Я не отвечаю. Не могу. Мне с трудом удается ровно дышать. Тэйт снова берет мою руку, подносит ладонь к губам, едва касаясь ее. Меня пробирает дрожь, когда я смотрю на это, на форму его рта. Я заставляю себя отвести взгляд, снова вглядываюсь в мерцающие далеко внизу огни города.

– Настоящая? – Вопрос звучит почти над самым ухом.

– Что? – Мой голос дрожит.

Шероховатым кончиком пальца Тэйт прикасается к внутренней стороне моего левого запястья, проводит по контуру темно-синего треугольника, нарисованного на коже.

Я выдергиваю руку и тру треугольник пальцами.

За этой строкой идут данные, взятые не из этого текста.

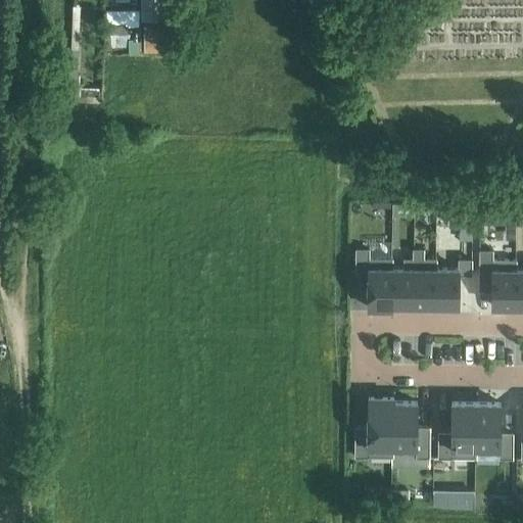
[(140,0),(140,18),(164,18),(164,0),(140,0)]
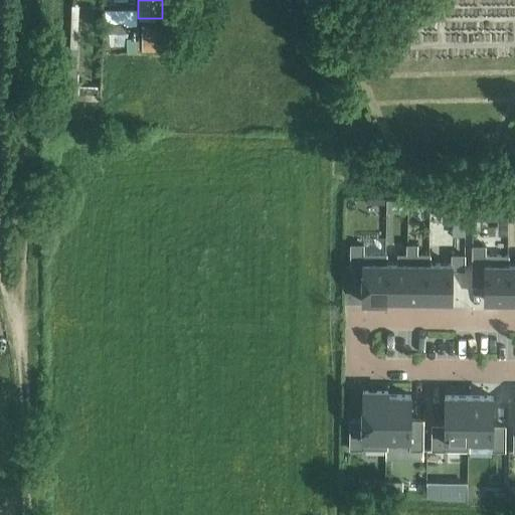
[(128,32),(109,32),(109,45),(128,45),(128,32)]
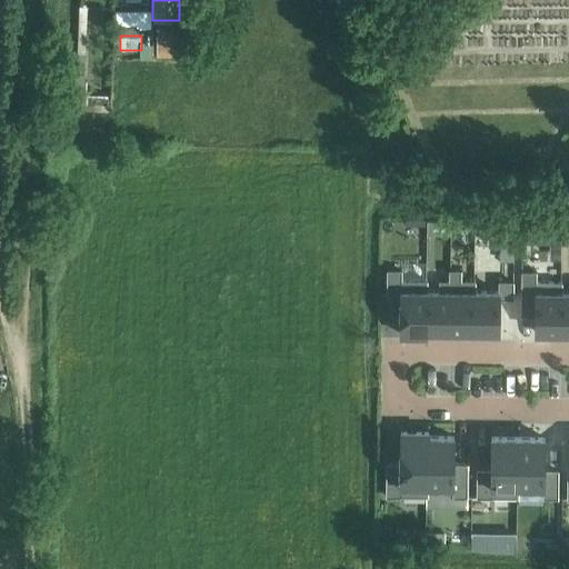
[(401,269),(387,269),(387,297),(400,297),(400,333),(427,335),(427,330),(426,330),(426,290),(427,290),(428,279),(401,279),(401,269)]
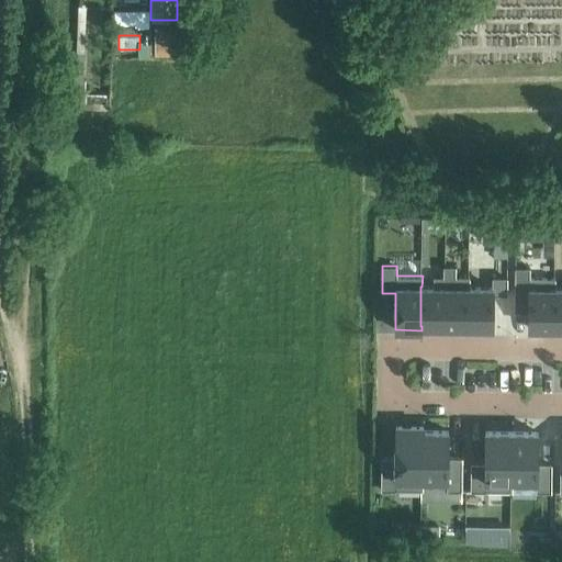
[(445,287),(444,326),(468,327),(468,288),(470,288),(470,277),(456,277),(456,266),(444,266),(444,277),(444,287),(445,287)]
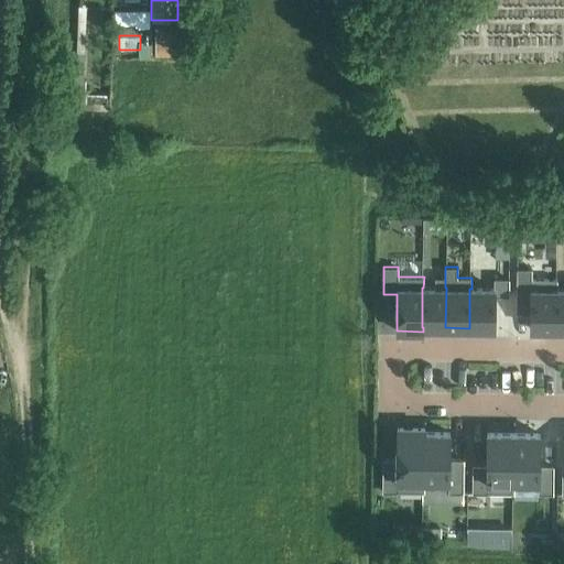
[(531,268),(517,268),(517,295),(531,296),(530,328),(555,329),(555,290),(556,290),(557,279),(531,279),(531,268)]
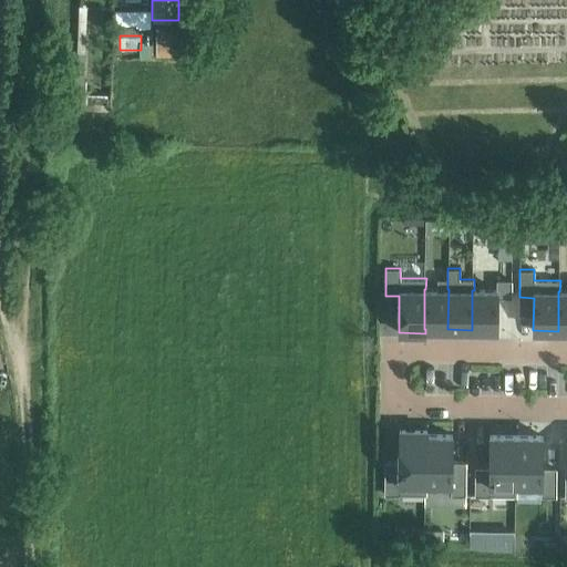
[(424,289),(424,329),(425,329),(447,329),(449,289),(447,289),(447,279),(437,279),(437,289),(425,289),(424,289)]
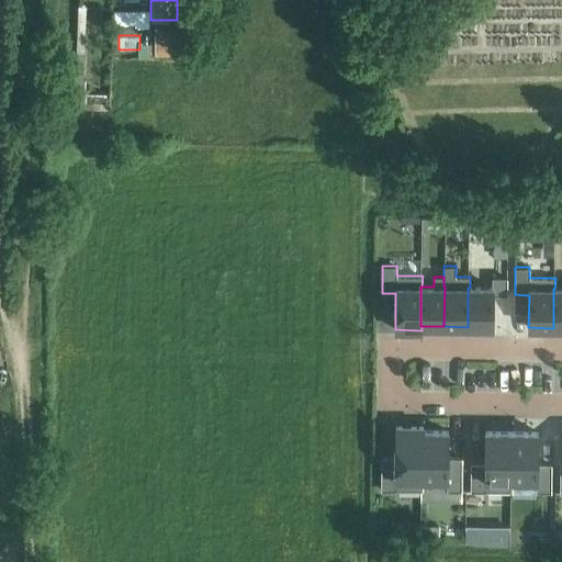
[(470,288),(468,288),(468,327),(493,327),(493,294),(507,294),(507,277),(493,277),(493,288),(470,288)]
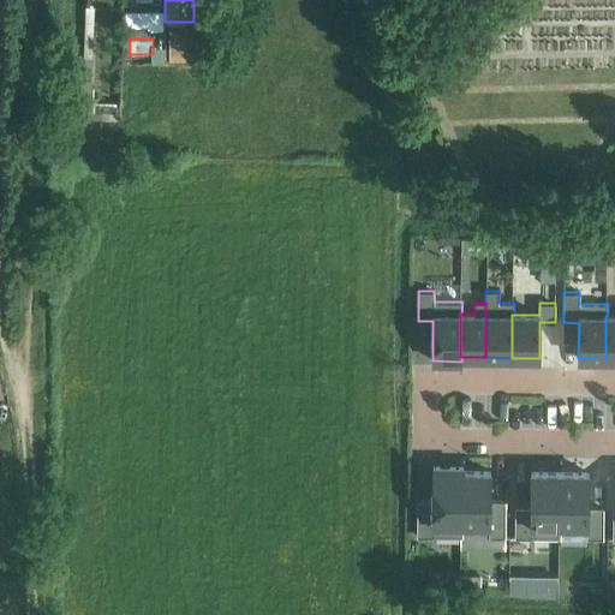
[(461,524),(461,471),(464,471),(464,466),(434,466),(433,500),(418,500),(417,536),(434,536),(463,536),(463,524),(461,524)]
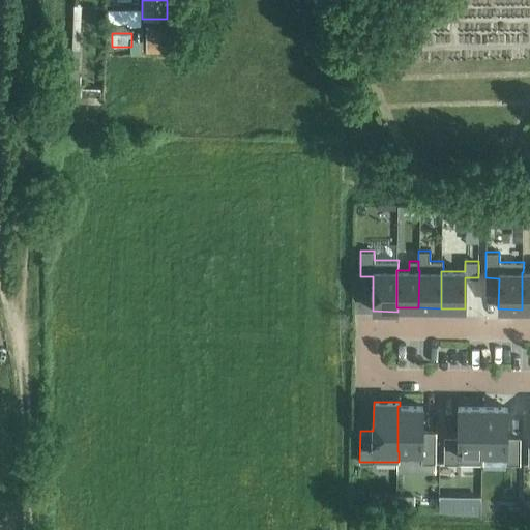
[(400,406),(398,406),(398,451),(399,451),(421,452),(421,463),(435,463),(436,432),(422,432),(422,406),(400,406)]
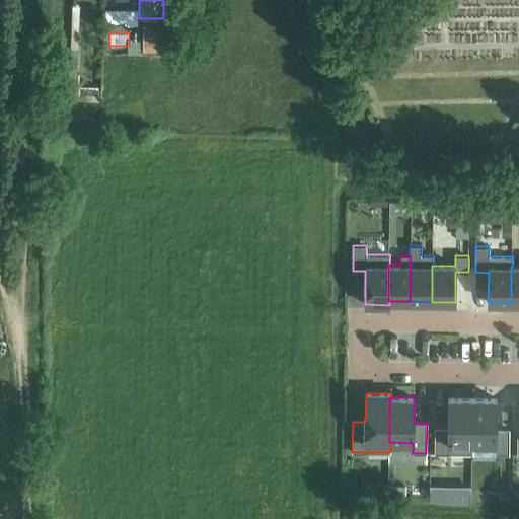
[(471,443),(472,398),(448,398),(448,428),(435,427),(435,453),(448,453),(472,453),(472,443),(471,443)]
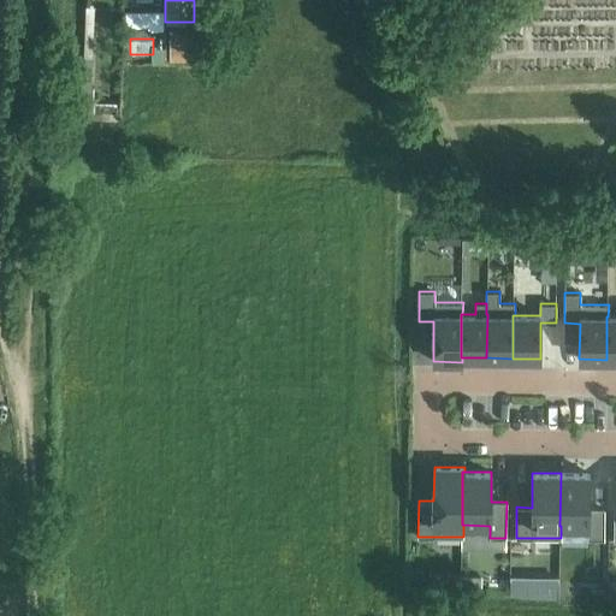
[(590,473),(561,473),(560,526),(561,526),(588,527),(588,539),(604,539),(604,508),(588,508),(590,473)]
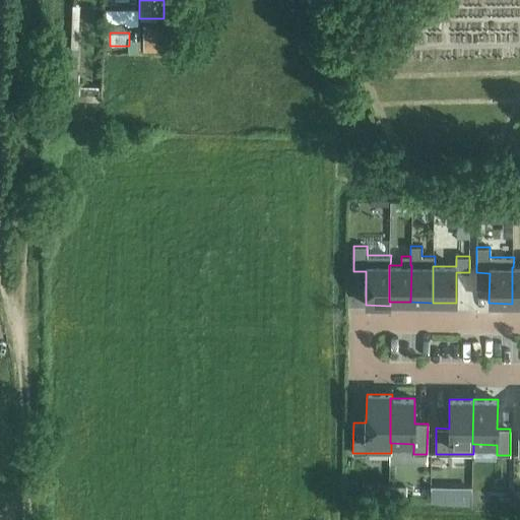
[(377,483),(377,497),(389,498),(389,485),(389,483),(377,483)]
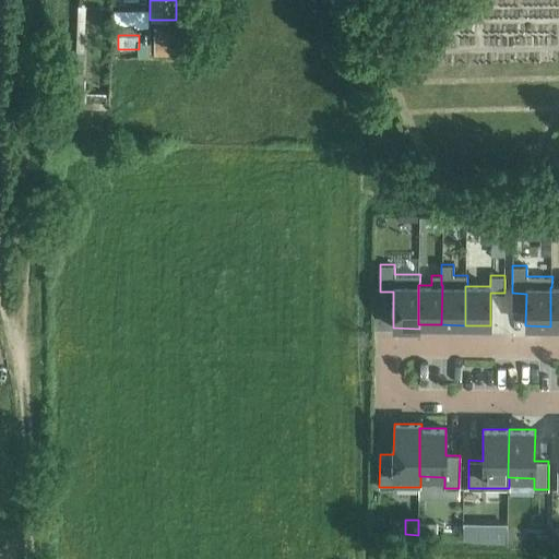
[(418,522),(418,535),(437,536),(437,522),(418,522)]
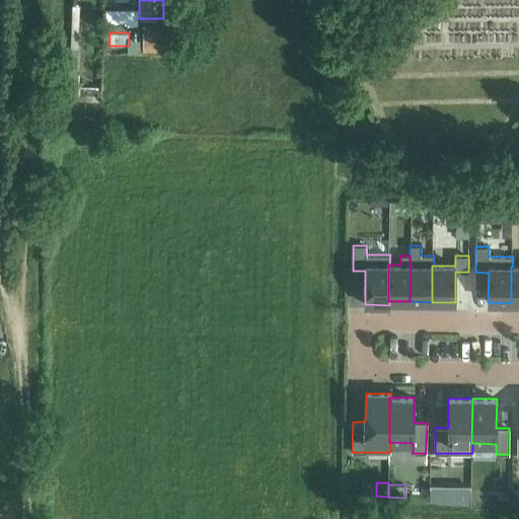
[(471,487),(430,486),(430,500),(471,503),(471,487)]
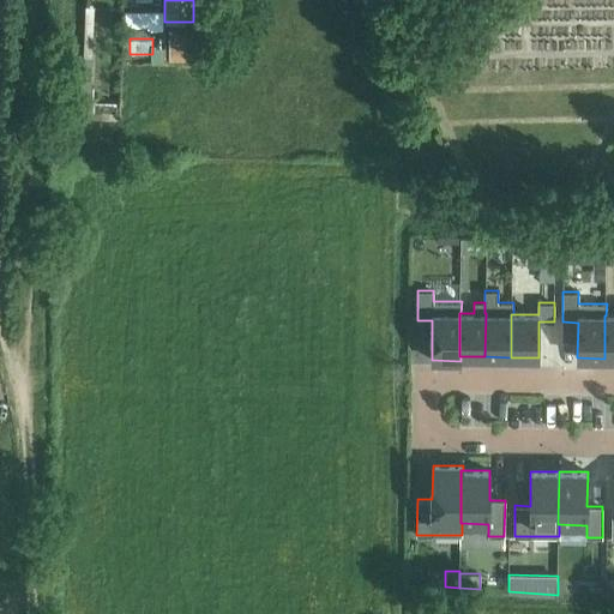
[(594,585),(594,597),(606,597),(606,585),(594,585)]
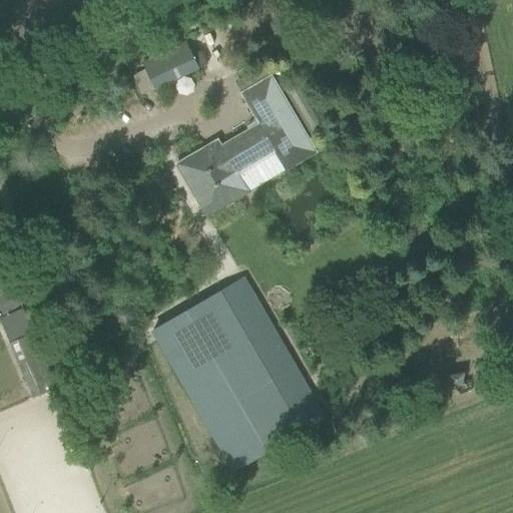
[(185,42),(141,63),(153,88),(197,67),(185,42)]
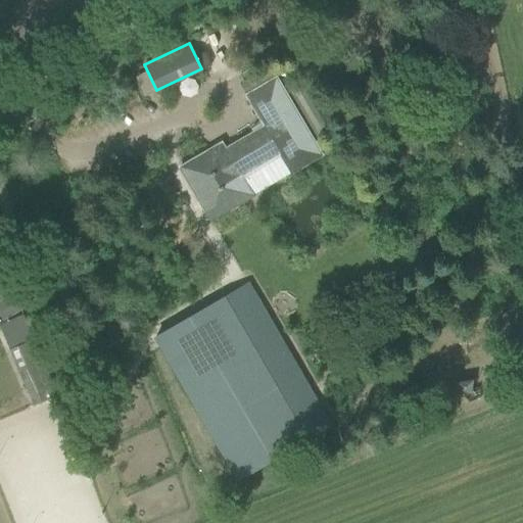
[(322,155),(275,78),(245,95),(264,126),(214,155),(210,149),(180,168),(204,208),(211,204),(219,217),(250,198),(238,178),(276,155),(279,154),(291,174),(322,155)]
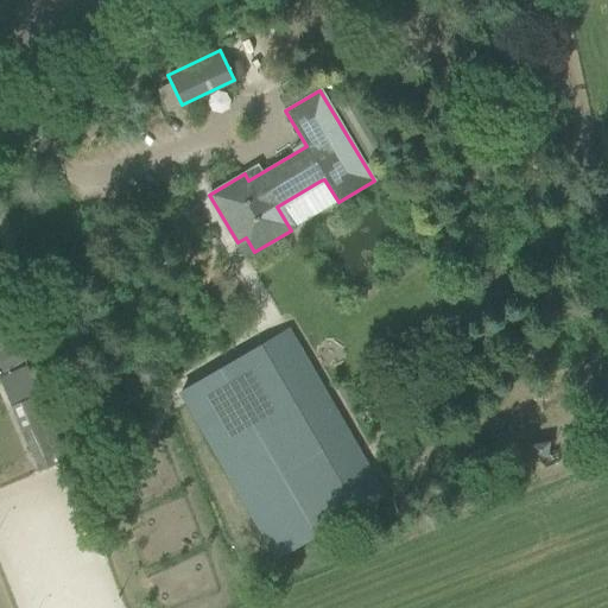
[(287,327),(260,342),(359,511),(385,495),(287,327)]
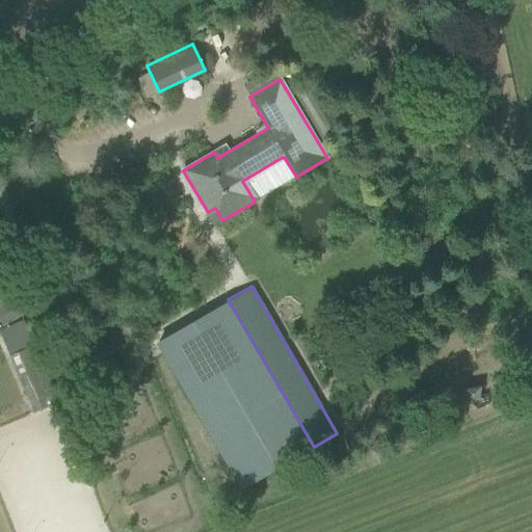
[(0,323),(3,327),(21,317),(10,300),(0,307),(0,323)]
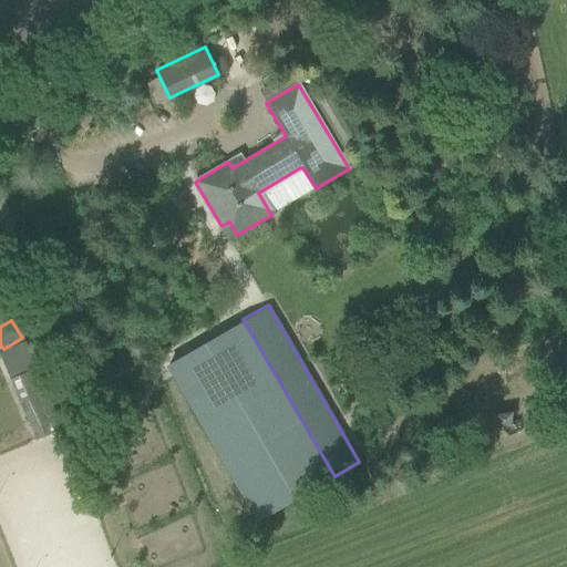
[(0,352),(0,356),(10,379),(29,371),(35,369),(24,342),(0,352)]
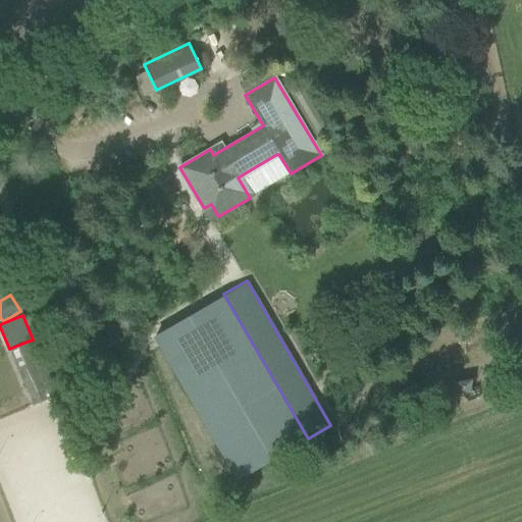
[(27,342),(9,349),(33,404),(56,394),(33,340),(27,342)]
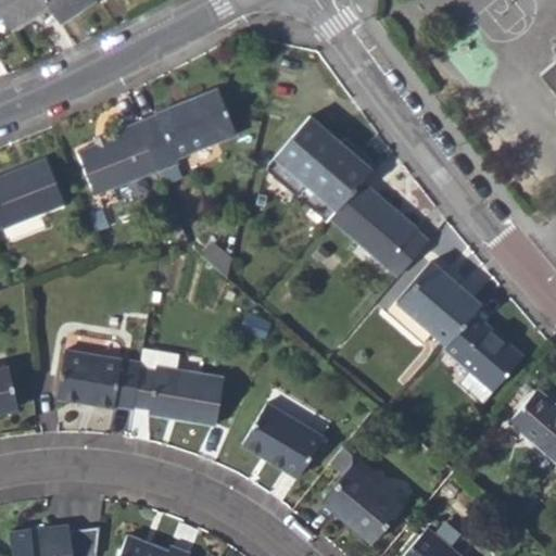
[(10,28),(48,4),(46,0),(0,0),(0,12),(2,15),(10,28)]
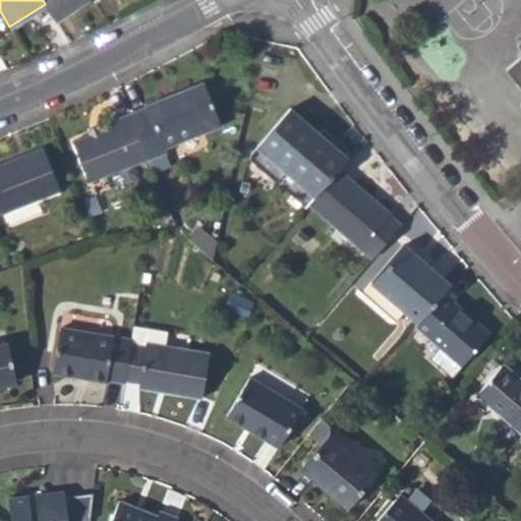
[(43,0),(45,4),(57,20),(85,0),(43,0)]
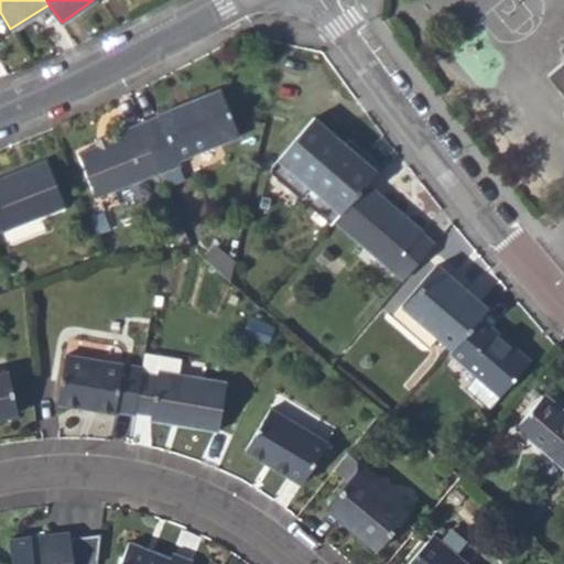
[(563,43),(561,46),(563,50),(563,58),(548,75),(563,93),(563,43)]
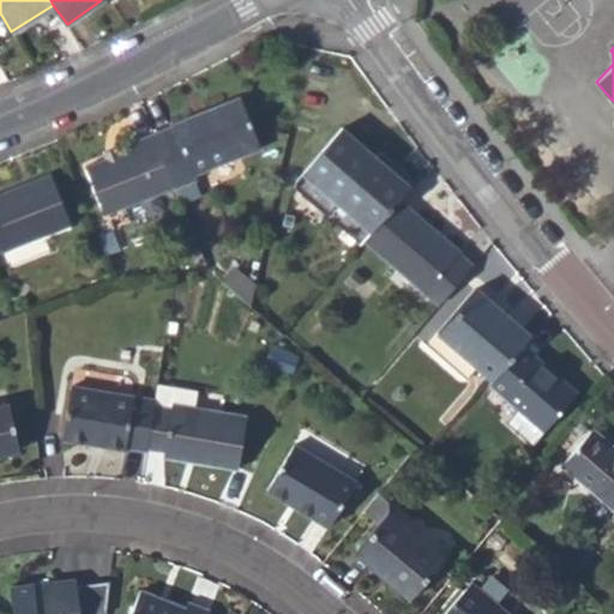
[(175,126),(155,136),(175,185),(196,176),(194,173),(262,145),(241,95),(175,124),(175,126)]
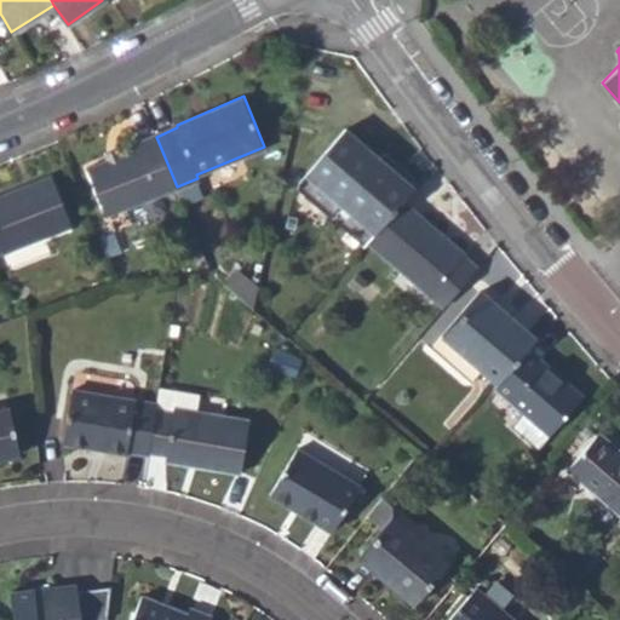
[(308,173),(332,195),(375,233),(405,200),(415,188),(346,127),(308,173)]
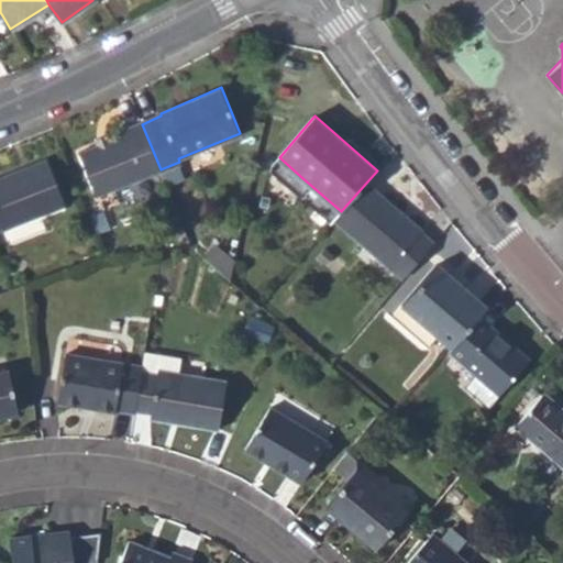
[(97,195),(161,169),(142,124),(141,121),(127,128),(128,133),(80,152),(97,195)]
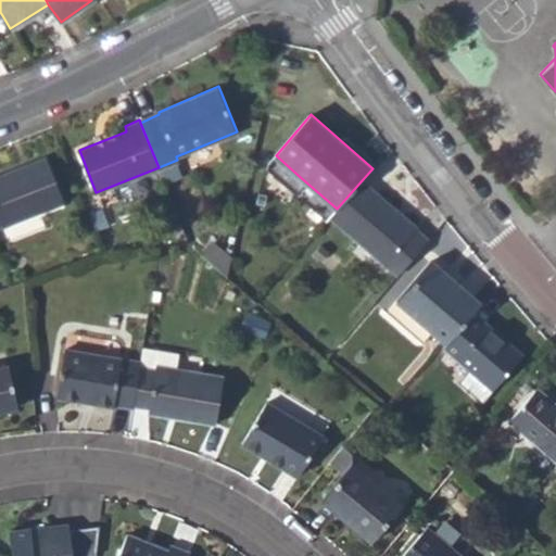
[(0,225),(2,224),(4,226),(65,202),(47,156),(0,175),(0,225)]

– Просто чернила. Я всегда его рисую.

– Это что-то означает?

– Треугольник символизирует силу, – объясняю я. – Он способен выдержать давление со всех сторон. – Я поворачиваю запястье так, чтобы рисунка не было видно. – Наверное, мама мне это говорила, но точно не помню.

– Тебе нужно быть сильной?

– Нам всем нужно… в какие-то моменты, – отвечаю я. Как, например, сейчас. Я должна помнить данное себе обещание. Мое будущее уже намечено; у меня есть план. И в нем нет места ни Тэйту, ни сотне бабочек, порхающих в животе.

Он делает долгий выдох.

– Ты еще что-нибудь рисуешь?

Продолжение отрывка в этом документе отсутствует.